More than 20% of referrals are now being made using Choose and Book, according to latest figures from NHS Connecting for Health, but the scrapping of usage targets has upset several practices.

Over the last two months the number of referrals going through the e-booking system has increased from an average of 6,000 a day at the beginning of May to a peak of 10,638 on 10 July.

The increase in use of the system is thought to have been largely prompted by practices working to meet the choice and booking directed enhanced service (DES).

However a decision to scrap the first target for the DES which required 25% of referrals to be made through the system in June has infuriated some practices who managed to achieve the total.

They claim the original DES wording meant the achievement of the June target would have allowed GP practices to retain their aspiration payment for Choose and Book, worth £1,320 to the average practice with 5,500 patients, and instead they now need to reach at least an average of 50% of referrals between September and the end of February to keep the payment.

This is disputed by the British Medical Association’s General Practitioner Committee (GPC) and the Department of Health (DH) who claim the scrapping of the June target makes no difference to the incentive payment arrangements which were always reliant on meeting the 50% target for September to February.

Dr Neil Bhatia, a GP in Yateley, Hampshire, claims the rules are ambiguous at the very least and says his PCT, Blackwater Valley and Hart, is about to write to practices who have achieved the target to reassure them the aspiration payment will not be clawed back, even if they fail to meet the 50% target.

Dr Bhatia told EHI Primary Care: “The majority of practices who have taken this on believed that you had to do 25% to keep your aspiration payment and that there was no link to the target for 50% or more referrals because many practices decided to go for the first target although they weren’t sure if they would get to the 50% target.”

A letter sent by the DH to PCTs on 1 June about data collection for Choose and Book appears to back up Dr Bhatia’s stance.

It states: “Aspiration payments have been made based on a commitment to use Choose and Book, and may be retained providing practices make 25% of their referrals through Choose and Book in June 2006.”

Dr Bhatia sits on the Choose and Book board for his PCT and said about a quarter of practices have achieved the 25% target.

He added: “My PCT is to honour the agreement but it’s unfair and unacceptable for practices in other PCTs to change what all of us believed we had signed up to.”

Dr Richard Vautrey, deputy chairman of the GPC and its lead on IT issues, insisted that practices would have been unable to retain their aspiration payments under the old arrangements even if they had met the June target.

He told EHI Primary Care: “It’s always been the end of the year target that has counted. The 25% target was an encouragement to practices to start on the road to using Choose and Book.”

A practice manager in Cambridgeshire said the removal of the June target was in some ways good news for her practice which had achieved just under 25% of referrals through the system last month.
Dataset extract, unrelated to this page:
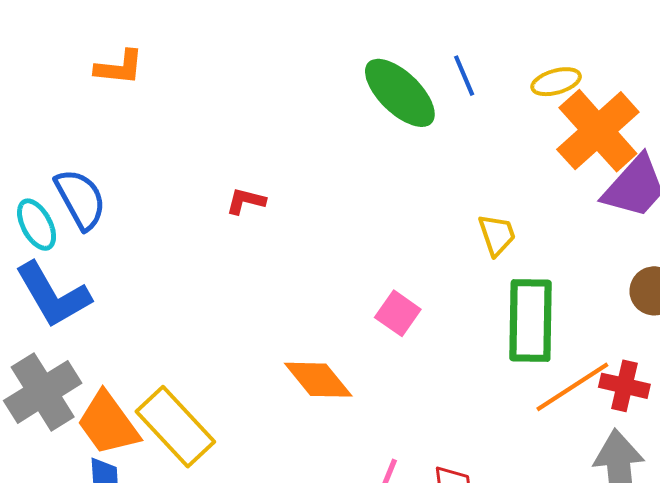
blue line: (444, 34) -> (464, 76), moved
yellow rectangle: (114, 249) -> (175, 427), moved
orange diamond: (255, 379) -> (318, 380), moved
However she said it would be “exceptionally difficult” to meet the 50% target, particularly since some specialisms were still unavailable via Choose and Book.
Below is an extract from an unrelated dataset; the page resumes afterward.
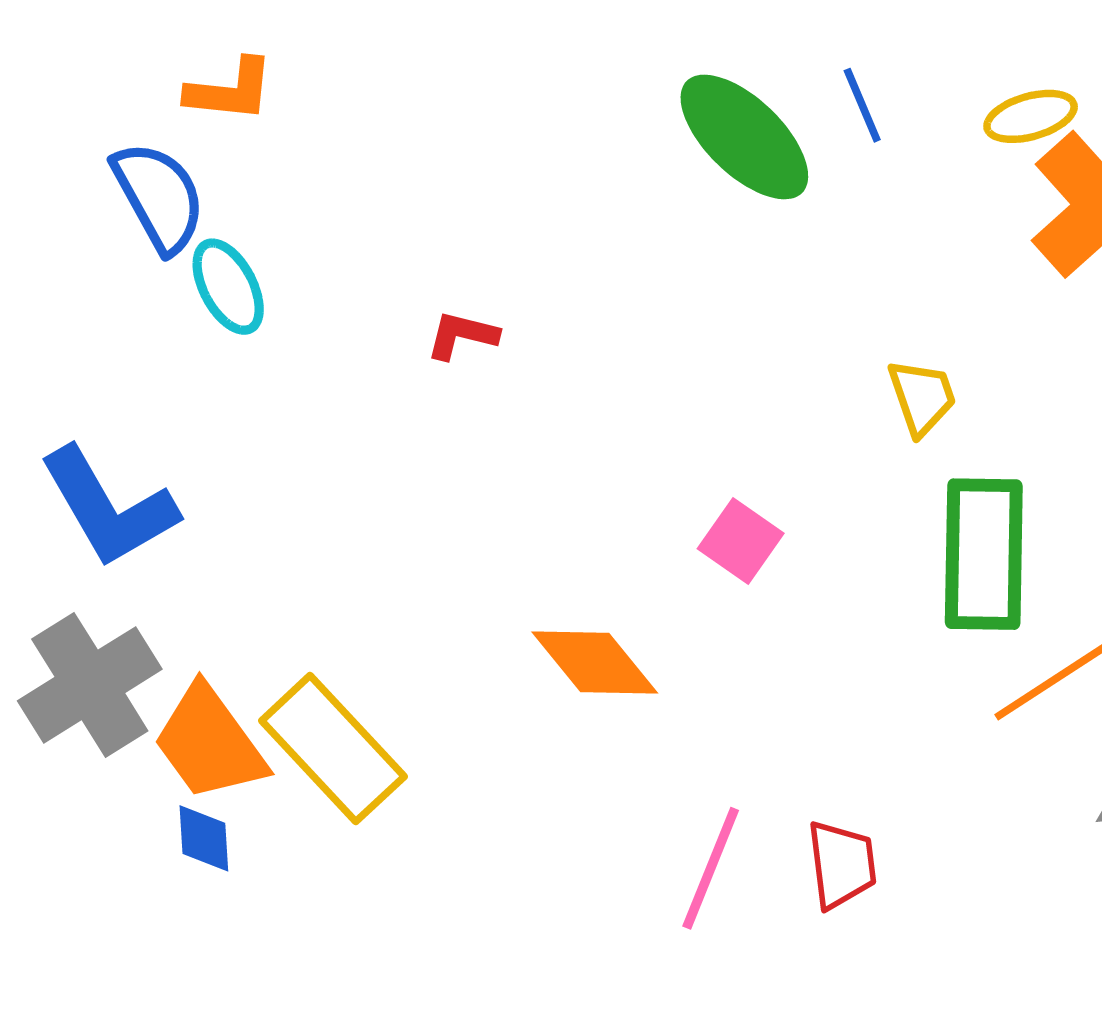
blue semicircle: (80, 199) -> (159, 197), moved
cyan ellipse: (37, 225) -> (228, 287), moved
According to CfH 100% of acute trusts are now live with Choose and Book and 70% of practices have used the system.

Professor Michael Thick, Choose and Book medical director and senior adviser to CfH, said the achievement of 20% of referrals through the system was testament to the hard work that the NHS has undertaken.

He added: “As a programme we still have some challenges ahead; for example supporting trusts to publish more slots, developing processes for two week wait referrals and rolling out compliant PAS across the country. But we’re making good progress on these and the increase in bookings demonstrates that the core service works and is fit for purpose.”